Globally, renewable energy has almost universally relied upon subsidies, solar power included. This has resulted in precarious market situations, with boom bust scenarios as subsidies have dried up due to economic imperatives. Engerati reports  that in Spain generous subsidies created a booming market in 2008 which came to a halt during the global economic crisis. This left many small-scale solar producers reliant on these subsidies in a precarious situation.

But, it appears that the industry is reviving itself without subsidies and feed-in tariffs. A new utility-scale solar plant in Seville is proving that it can be done. Jose Luis Garcia, who focuses on climate and energy for Greenpeace Spain points out that solar energy, is running through its learning curve a lot faster than anyone could have anticipated. As a result, the need for economic support for new plants has decreased.

Today a solar panel costs about 80% less than five years ago and it yields the same amount of power. In addition to this, costs are projected to be lower by another 50% by the end of this decade.

According to Red Electrica de Espana, there was 4,681 MW of solar PV capacity in Spain by the end of 2013 which generated 8,937 GWh of electricity or 3% of Spain’s total electrical demand. Another 2,300 MW of solar thermal provided 4,554 GWh, or almost 2% of the total demand. Wind made up almost 21% of the country’s total demand.

The 2.5 MW Seville plant is not huge.

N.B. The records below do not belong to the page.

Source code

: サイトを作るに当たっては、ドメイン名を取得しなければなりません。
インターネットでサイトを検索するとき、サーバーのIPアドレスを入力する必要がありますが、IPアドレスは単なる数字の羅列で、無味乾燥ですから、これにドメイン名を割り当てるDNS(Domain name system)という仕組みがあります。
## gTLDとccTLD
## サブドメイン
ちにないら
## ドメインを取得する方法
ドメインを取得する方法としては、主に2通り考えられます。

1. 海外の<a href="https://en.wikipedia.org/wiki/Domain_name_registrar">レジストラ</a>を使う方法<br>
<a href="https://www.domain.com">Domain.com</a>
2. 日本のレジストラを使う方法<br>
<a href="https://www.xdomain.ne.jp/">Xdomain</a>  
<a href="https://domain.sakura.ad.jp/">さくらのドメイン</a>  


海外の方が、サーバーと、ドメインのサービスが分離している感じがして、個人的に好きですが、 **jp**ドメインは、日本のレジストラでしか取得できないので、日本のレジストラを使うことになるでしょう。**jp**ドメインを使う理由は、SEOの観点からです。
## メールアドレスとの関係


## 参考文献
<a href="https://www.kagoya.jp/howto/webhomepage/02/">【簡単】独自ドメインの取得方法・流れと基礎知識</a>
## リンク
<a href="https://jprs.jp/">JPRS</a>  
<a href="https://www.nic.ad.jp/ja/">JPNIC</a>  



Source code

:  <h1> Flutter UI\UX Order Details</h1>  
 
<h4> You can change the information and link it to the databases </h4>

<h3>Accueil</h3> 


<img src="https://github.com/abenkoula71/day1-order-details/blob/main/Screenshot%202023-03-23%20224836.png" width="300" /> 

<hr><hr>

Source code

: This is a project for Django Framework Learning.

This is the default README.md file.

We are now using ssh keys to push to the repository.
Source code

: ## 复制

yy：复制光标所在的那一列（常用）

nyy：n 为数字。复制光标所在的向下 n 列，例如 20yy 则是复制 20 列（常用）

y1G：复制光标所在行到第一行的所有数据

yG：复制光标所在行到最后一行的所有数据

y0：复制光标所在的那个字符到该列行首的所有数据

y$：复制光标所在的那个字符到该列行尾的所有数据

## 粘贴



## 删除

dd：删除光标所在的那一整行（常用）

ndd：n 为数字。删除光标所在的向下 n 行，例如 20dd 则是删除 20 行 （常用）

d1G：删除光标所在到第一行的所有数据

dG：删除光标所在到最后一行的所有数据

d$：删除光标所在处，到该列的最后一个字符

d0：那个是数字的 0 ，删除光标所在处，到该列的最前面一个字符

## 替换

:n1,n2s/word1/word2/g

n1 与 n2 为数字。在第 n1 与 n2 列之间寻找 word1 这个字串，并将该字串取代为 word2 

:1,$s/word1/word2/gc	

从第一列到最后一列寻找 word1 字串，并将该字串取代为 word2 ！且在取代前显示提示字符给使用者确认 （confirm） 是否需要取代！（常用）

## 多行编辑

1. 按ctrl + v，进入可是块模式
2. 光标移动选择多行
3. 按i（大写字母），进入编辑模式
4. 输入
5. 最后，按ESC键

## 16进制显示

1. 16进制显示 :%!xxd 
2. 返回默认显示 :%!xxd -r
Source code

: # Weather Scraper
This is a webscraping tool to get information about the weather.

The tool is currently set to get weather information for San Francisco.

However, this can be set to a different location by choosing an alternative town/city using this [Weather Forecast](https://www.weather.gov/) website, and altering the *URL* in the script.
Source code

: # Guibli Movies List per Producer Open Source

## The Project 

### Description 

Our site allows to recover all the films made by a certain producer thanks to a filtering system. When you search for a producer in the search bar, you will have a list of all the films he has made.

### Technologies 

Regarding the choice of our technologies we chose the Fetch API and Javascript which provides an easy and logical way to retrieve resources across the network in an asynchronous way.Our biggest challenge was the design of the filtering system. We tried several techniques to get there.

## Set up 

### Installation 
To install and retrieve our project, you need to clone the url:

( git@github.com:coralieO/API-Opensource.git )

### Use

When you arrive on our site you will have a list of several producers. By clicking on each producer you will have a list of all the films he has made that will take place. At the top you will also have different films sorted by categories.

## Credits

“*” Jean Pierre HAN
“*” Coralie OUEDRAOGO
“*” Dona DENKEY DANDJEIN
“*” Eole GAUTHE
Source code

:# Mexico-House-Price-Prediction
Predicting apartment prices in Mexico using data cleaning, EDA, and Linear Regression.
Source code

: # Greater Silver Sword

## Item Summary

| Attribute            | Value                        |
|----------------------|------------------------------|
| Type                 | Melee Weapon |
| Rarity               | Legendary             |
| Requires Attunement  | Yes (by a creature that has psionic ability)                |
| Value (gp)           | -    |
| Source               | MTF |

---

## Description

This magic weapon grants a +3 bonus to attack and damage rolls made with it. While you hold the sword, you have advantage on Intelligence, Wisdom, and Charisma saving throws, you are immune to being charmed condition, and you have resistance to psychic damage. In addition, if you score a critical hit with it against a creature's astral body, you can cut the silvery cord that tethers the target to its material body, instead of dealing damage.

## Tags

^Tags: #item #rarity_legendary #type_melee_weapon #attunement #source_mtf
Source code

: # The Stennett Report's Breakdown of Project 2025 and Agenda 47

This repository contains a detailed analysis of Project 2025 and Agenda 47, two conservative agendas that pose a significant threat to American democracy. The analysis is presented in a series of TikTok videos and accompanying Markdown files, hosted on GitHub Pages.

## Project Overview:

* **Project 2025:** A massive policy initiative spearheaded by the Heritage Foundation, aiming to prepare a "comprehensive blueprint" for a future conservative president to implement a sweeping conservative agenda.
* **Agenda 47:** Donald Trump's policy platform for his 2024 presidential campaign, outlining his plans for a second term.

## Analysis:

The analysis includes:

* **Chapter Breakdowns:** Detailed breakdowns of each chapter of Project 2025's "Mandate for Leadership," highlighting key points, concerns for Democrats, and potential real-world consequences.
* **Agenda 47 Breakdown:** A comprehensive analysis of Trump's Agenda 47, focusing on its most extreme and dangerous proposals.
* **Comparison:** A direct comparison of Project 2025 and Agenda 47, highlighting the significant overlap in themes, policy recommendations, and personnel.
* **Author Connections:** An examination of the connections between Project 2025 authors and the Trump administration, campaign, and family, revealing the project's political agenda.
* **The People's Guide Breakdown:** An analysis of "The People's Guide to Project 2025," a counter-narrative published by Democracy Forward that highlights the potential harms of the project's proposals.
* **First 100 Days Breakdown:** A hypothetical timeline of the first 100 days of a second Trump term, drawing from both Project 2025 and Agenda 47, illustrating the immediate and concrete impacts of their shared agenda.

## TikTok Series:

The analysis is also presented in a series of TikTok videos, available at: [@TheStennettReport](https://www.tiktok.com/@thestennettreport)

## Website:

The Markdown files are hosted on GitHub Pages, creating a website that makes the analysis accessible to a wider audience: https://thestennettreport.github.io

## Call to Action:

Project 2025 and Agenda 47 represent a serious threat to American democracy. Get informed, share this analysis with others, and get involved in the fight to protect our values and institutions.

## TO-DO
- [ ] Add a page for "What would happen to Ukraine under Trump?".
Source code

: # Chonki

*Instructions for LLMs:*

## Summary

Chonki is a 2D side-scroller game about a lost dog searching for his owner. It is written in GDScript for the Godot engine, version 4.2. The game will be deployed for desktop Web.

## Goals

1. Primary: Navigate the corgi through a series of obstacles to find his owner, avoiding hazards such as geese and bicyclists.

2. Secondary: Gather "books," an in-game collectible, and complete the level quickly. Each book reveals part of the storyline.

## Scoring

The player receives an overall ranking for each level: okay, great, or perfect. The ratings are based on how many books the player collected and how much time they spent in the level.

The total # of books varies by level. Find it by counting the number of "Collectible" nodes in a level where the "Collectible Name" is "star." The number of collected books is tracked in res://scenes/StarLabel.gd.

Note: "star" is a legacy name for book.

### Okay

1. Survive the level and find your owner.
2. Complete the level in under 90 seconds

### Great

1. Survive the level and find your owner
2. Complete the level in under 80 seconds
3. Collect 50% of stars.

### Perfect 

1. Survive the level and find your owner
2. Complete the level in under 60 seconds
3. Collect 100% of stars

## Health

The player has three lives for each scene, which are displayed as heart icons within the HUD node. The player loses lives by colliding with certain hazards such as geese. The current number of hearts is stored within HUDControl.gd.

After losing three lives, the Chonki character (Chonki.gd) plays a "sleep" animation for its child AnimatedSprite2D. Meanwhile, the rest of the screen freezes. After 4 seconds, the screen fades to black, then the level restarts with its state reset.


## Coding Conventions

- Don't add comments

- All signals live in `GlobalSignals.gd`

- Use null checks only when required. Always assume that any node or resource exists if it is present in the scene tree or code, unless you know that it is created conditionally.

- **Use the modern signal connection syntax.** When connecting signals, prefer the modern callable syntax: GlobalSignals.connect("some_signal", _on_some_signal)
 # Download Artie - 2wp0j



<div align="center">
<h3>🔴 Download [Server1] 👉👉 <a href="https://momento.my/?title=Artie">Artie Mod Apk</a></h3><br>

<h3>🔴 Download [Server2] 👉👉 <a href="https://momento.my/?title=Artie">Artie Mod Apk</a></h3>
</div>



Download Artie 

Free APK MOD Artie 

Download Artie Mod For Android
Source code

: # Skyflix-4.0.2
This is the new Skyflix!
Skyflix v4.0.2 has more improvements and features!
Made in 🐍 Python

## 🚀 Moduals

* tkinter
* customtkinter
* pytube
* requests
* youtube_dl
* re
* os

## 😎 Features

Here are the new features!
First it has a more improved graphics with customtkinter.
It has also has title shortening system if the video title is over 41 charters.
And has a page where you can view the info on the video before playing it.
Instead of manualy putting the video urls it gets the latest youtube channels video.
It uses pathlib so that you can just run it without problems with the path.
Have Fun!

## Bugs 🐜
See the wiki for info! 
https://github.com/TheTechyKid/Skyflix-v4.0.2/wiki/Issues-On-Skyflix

But the company behind the plant, Enerpro, is planning a number of 1.0 MW plants which will total another 12 MW.

Currently, the Spanish grid operator has 40,000 MW of planned PV plants that await grid integration while their investors are valuing the fact that electricity from the new PV plants can now compete in the market without any support system to make the investment financially viable.

According to analysts from global investment bank UBS the arrival of socket parity – where the cost of installing solar is cheaper than grid-sourced supplies – is about to cause major growth in unsubsidised solar installation in Europe.

In response to the significant decrease in European electricity prices, a team of energy analysts from UBS, has drawn up a report entitled “The unsubsidized solar revolution.” The report suggests that investing in solar will become a no brainer for households in several European countries. The report also points out that this revolution will also have profound implications for the incumbent energy industry.

“Solar has turned from a heavily-subsidised marginal technology into a mainstream source of power generation,” the UBS analysts write. “Thanks to significant cost reductions and rising retail tariffs, households and commercial users are set to install solar systems to reduce electricity bills – without any subsidies.”

In the long run, an increasing number of customers will effectively become utility competitors. It is estimated that in Germany alone, there could be an installation of 80 GW of unsubsidised solar. This is added to the 32 GW already installed through subsidised installation, and the 52 GW cap put on subsidised installations.

By 2020, up to 43 GW of unsubsidised solar could be installed in Germany, Italy and Spain, replacing up to 9% of electricity demand. “We are at the beginning of a new era in power markets,” the UBS analysts write. ”Purely based on economics, we believe almost every family home and every commercial rooftop in Germany, Italy and Spain should be equipped with a solar system by the end of this decade.”

UBS points out that there is no immediate prospect of unsubsidised solar in other European countries, either because retail tariffs are lower (France), or because of little sun (northern Europe). But, it definitely has implications for other countries, particularly Australia, which has high retail tariffs and excellent solar resources, and which already has a near 10% penetration rate of rooftop solar on available households.

The emergence of cost-effective battery storage will allow consumers to become even more energy independent as peak pricing is removed. Without peaks, the profit margin of generators is removed. Even bigger savings for the consumer is expected as PV with battery storage, while more costly now, is expected to cross over in 2014.

The only challenge for unsubsidised solar is that its development can be stopped by regulation, or fixed tariffs. However, given the rising costs of fossil fuels, this would be a PR nightmare for the generation industry.